Today’s focus: tips & tricks for the workweek that you can implement during the week.
Here are a few things you should give a try the night before a busy workday to ensure healthy success…
- Prepare Your Meals: gather whatever meals you plan to take to work the next day. For some of my work days, that’s breakfast, lunch, and dinner…Other times, I just need breakfast foods. Whatever it is, I’m much more likely to bring my meals with me (read: eat healthier at work) if I pack everything the night before. It also saves me time and money to bring my own food, which is always a great combo.
- Bring ‘Motivating’ Factors: I am so bad at drinking enough water. But I’ve discovered two things that made me much, much better at getting the right amount of h2o – carrying a glass water bottle with me all day long + LEMON… lots and lots of lemon. Some of you may be great at getting enough water. The point is, prepare something the night before your workday that will help you improve something you’re not very good at.
- Avoid Sneaky (Food) Pitfalls: I also plan ahead of time to avoid some of the most common pitfalls that busy people run into. For example, I plan out my coffee/tea additives (I told you I take coffee seriously!) because I try to avoid dairy where I can or where it’s unnecessary. $5 coffee drinks not only have cow’s milk added by default, but they tend to include a lot of sneaky sugars and chemicals, too. I bring a small container of unsweetened coconut or almond milk (which I pack the night before) to avoid any unnecessary added dairy or sugars in the coffee & tea I enjoy so much. It saves you some money, too, since most coffee shops charge extra if you add non-dairy milk to your coffee/tea drink. Milk is just an example – so plan ahead to avoid whatever your pitfall is (i.e., sugar/sweets, salty, drinks, etc.) and plan out the night before to ensure you have a healthy alternative. PS. If you’re looking for a easy sugar/sweets replacement, I love packing fresh sliced strawberries, blueberries and some non-dairy dark chocolate chips for a sweet snack at work.

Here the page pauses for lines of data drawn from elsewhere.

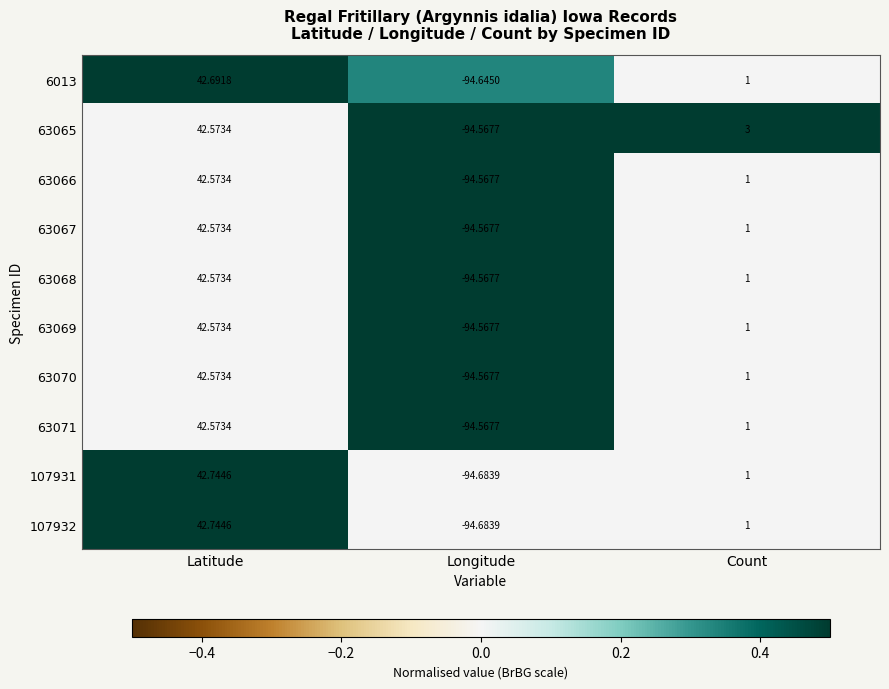

Which label corresponds to the smallest value in the chart?

Longitude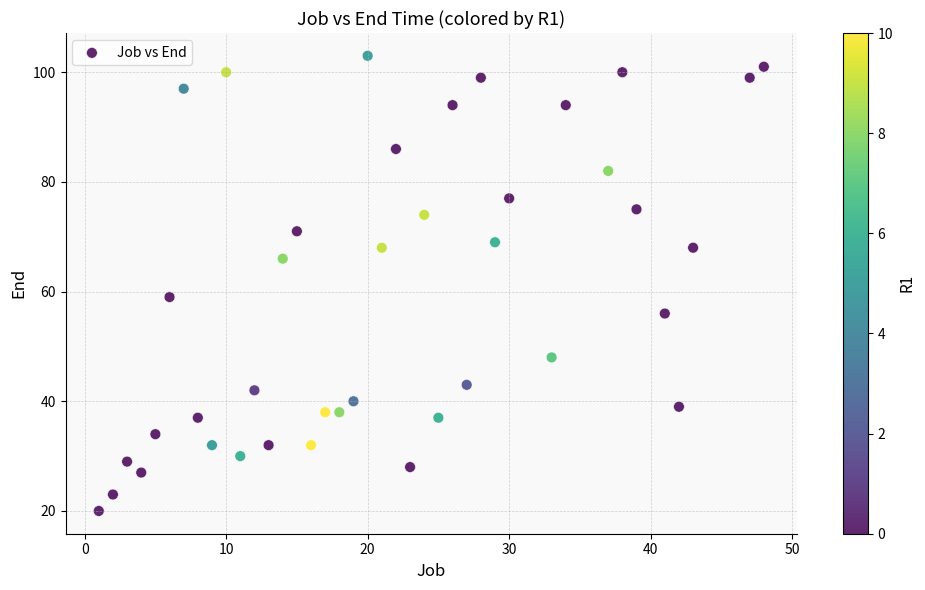

What is the range of X values (max minus min)?

47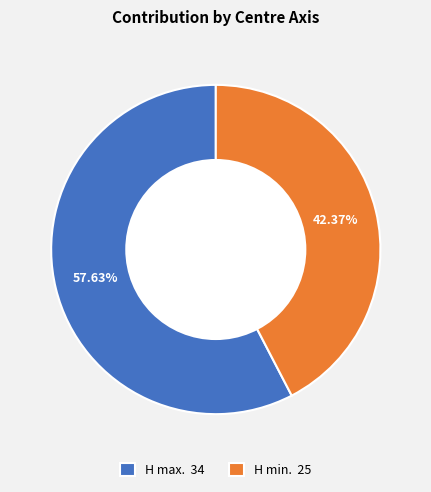

To the nearest percent, what is the difference between the largest and smallest slice percentages?

15%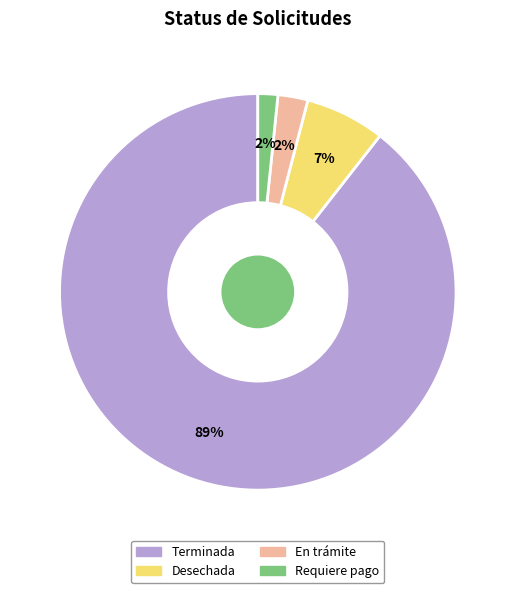

To the nearest percent, what is the average slice percentage?

25%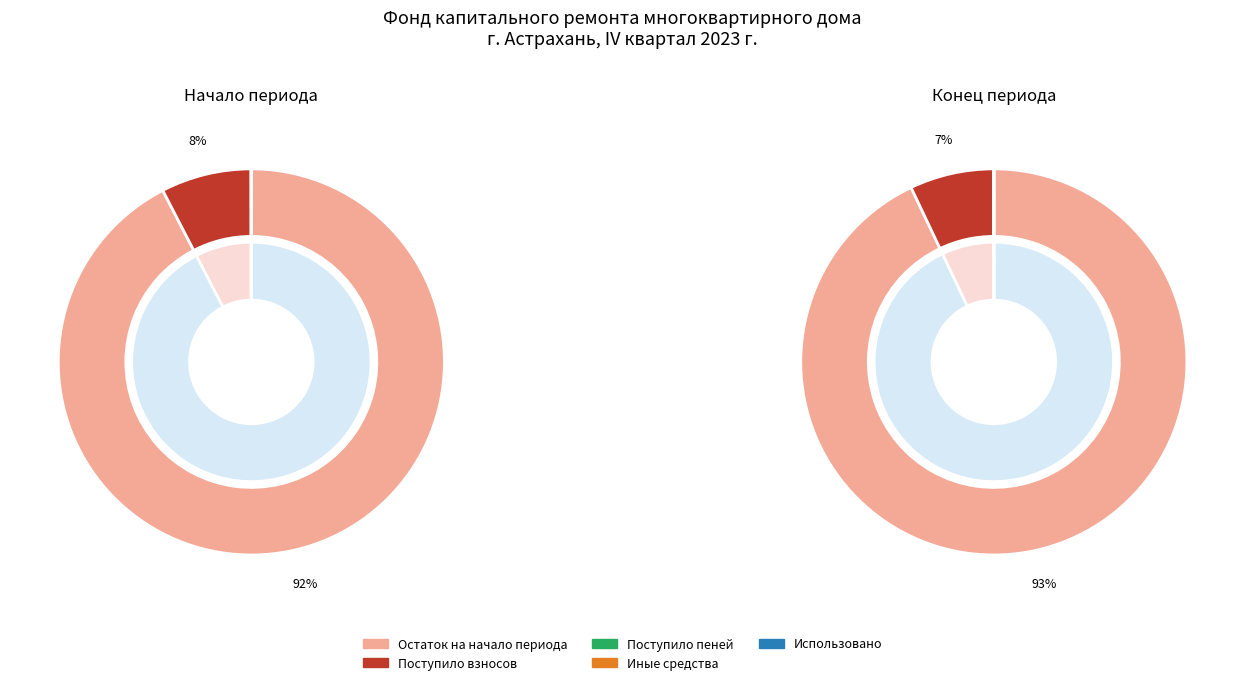

Is Использовано the majority of the pie?

No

- Lay It Out: I have recently reverted back to something my parents made me do as a kid — I started laying out my clothes. Each night, I lay out my workout clothes, work clothes, and a few extra layers if I’m going to workout after work. I tried something else the past few weeks which has worked well, too. I knew I wanted to workout before work 3 times this week, so on Sunday night I put out 3 workout outfits and made sure I had everything I needed to grab-and-go each morning. This made my week even easier! It was super helpful to take the guesswork and running around out of the equation because I had everything out ahead of time. Whether you set 1 outfit out each night, or try to set a week’s worth out on 1 day, you will be much better prepared than had you done nothing at all.
What do you do the night before a long workday to prepare for a healthy day?